Perhaps the most noteworthy trend in the southern half of the state is the quickening revival of central cities. “Retailers are always going to look for where the new market is, and that's where the re-emerging markets come into play,” explains Jeff Kellogg, a retail specialist with Newmark of California.
Los Angelenos look forward to the fall opening of Hollywood & Highland, a 645,000-sq.-ft. retail and entertainment project by TrizecHahn Co. designed to bring the sparkle back to a still-bedraggled but improving Hollywood. The San Diego-based developer also has a major project in development in downtown Pasadena. Paseo Colorado will feature 565,000 sq. ft. of retail and entertainment tenants combined with mid-rise residential. Major renewal projects are also coming to Westwood Village, Mid Wilshire and West Hollywood.
Completion of Staples Center, an indoor sports and entertainment arena, has given a great boost to downtown L.A., though so far the effect is more psychological than material. According to Marcus & Millichap, downtown vacancies are running in the 10% to 12% range. However, a large entertainment-oriented development is scheduled to rise adjacent to Staples and redevelopment schemes for Little Tokyo, Olvera Street and Union Station promise to make the city core more attractive to tourists and locals alike.
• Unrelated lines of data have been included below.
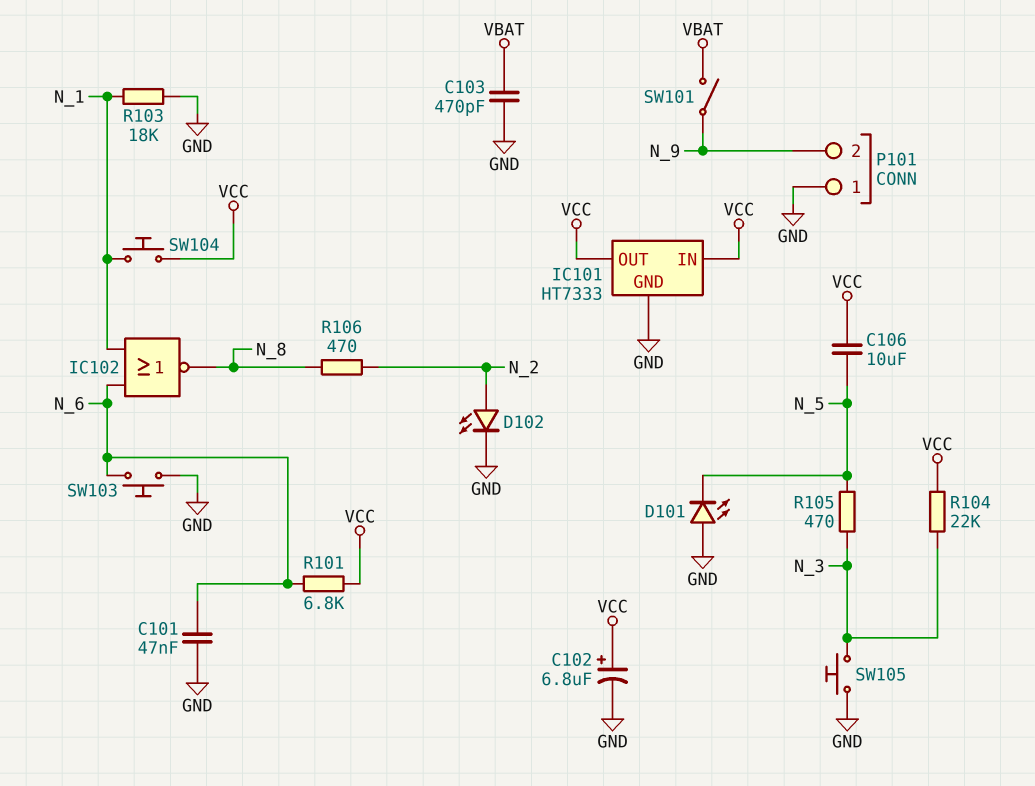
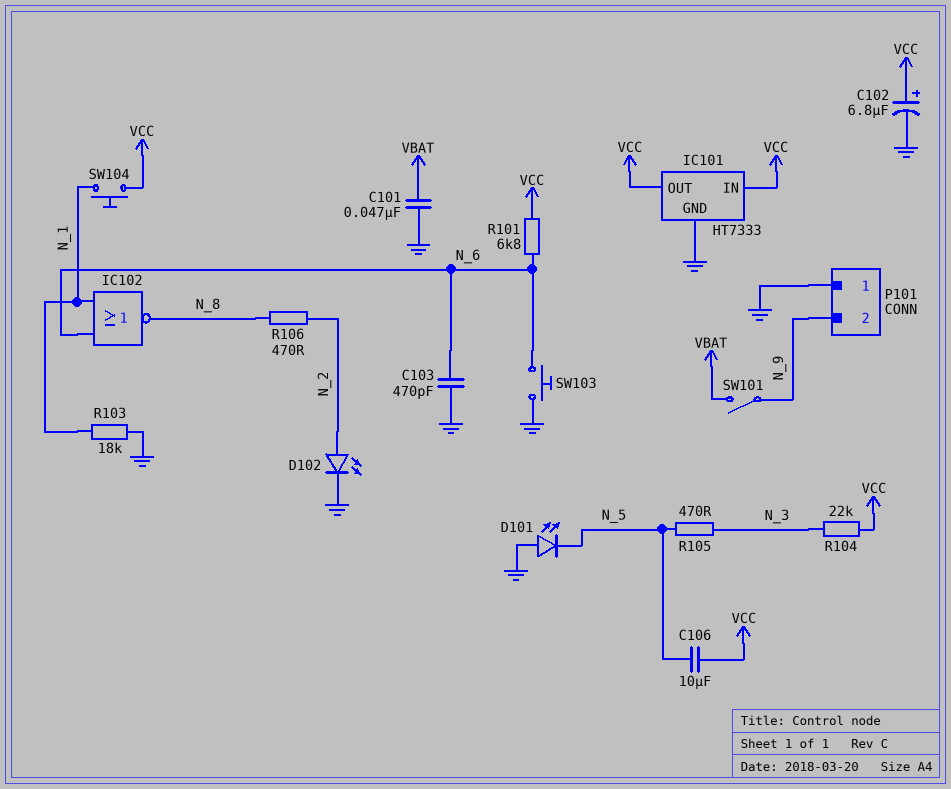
C101: 47nF (GND, N_6) -> 47nF (GND, VBAT)
C103: 470pF (GND, VBAT) -> 470pF (GND, N_6)
SW105: button (GND, N_3) -> none

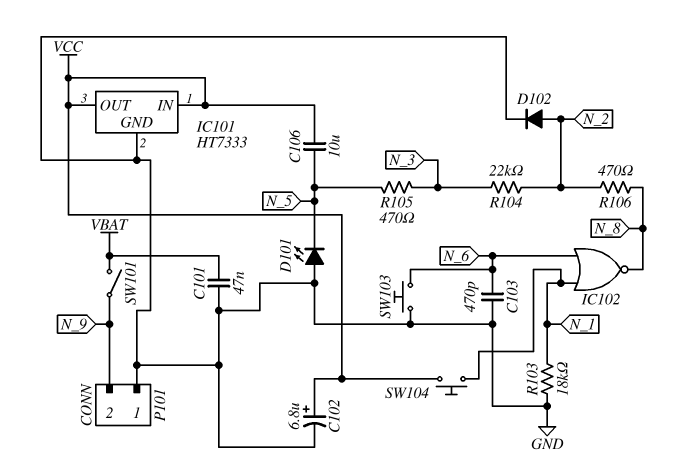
D102: LED (A N_2, K GND) -> diode (A N_2, K GND)
R101: 6.8k (N_6, VCC) -> none
R104: 22k (N_3, VCC) -> 22k (N_2, N_3)

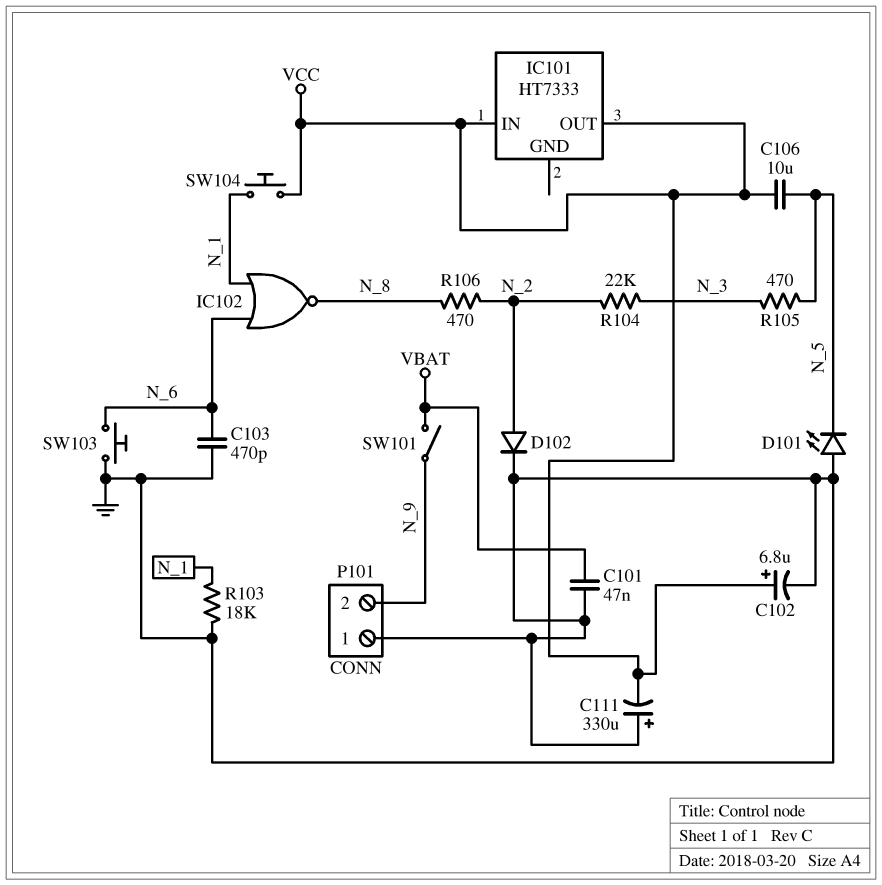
C111: none -> 330uF (plus GND, minus VCC)
IC101 pin GND: GND -> none

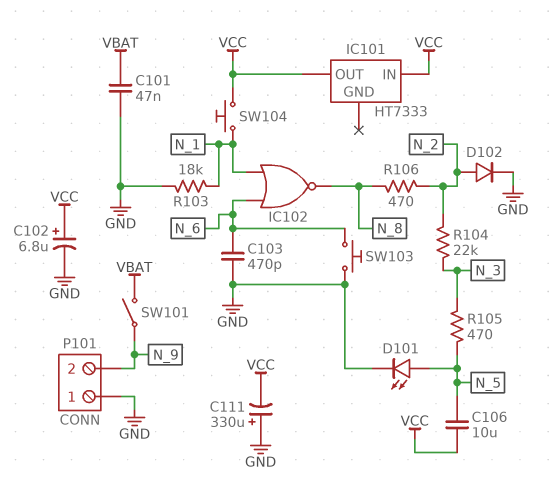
D101: LED (A GND, K N_5) -> LED (A N_5, K GND)

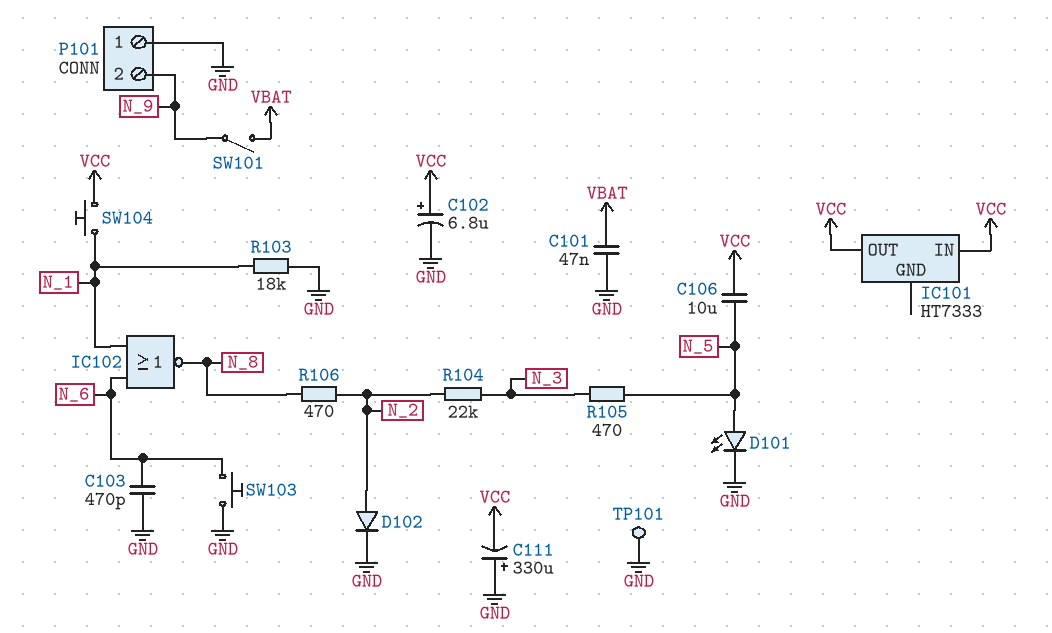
TP101: none -> test point (GND)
Much of the change downtown is occurring below radar. A recent article in The Los Angeles Times notes that six commercial projects nearing completion in the Fashion District will add 200 stores to the area by mid 2002. The article says the vacancy level is less than 5% and monthly rents average about $3.50 per sq. ft. Some projects, it reports, are getting $5 to $10 per sq. ft. per month, equivalent to what is being charged for space off Rodeo Drive in Beverly Hills.
Los Angeles saw 5.23 million sq. ft. of retail construction starts the past year and is scheduled for at least 5 million sq. ft. this year as well, according to Marcus & Millichap. The brokerage pegs vacancies at just over 5% but says new completions are likely to drive the rate up 2 to 3 points. Los Angeles has a leg up over other cities because it provides its own energy, which has spared it from rising electricity prices.
Orange County continues to register single-digit vacancies and positive absorption, according to CB Richard Ellis, though current numbers don't match last year's. The brokerage pegs average monthly rent at $1.72 per sq. ft., more than 10% above last year's rate. With the pace of construction slowing — 1.3 million sq. ft. for first quarter 2001 compared to 2.3 million sq. ft. for first quarter 2000 — the vacancy level should hold. Rent continued to rise about 2% per quarter through the first two quarters of 2001, but CB expects a leveling off for the remainder of the year.
In San Diego, the population climbed to 3 million last year, and developers added some 2.5 million sq. ft. of space, according to Marcus & Millichap. This year's total should approach 3 million sq. ft., but vacancies remain under 6% and the average monthly rent is approaching the $2.75 per sq. ft. level for top-tier locations, though the overall average for new space is closer to $2.25 per sq. ft.
The Inland Empire is the state's fastest growing region. Riverside County grew 3.3% last year, according to the state Finance Department, placing it second to Placer County for growth. San Bernardino County had a slightly slower pace. Marcus & Millichap calculated 2.5 million sq. ft. of new retail construction in 2000, with 3 million sq. ft. slated for 2001. Despite this, vacancies are down a few tenths of a point from last year, though still fairly high at about 10%. The brokerage predicts a 3% rise in the average rent this year to $12.60 per sq. ft. annually.
John McCloud is a San Francisco-based writer.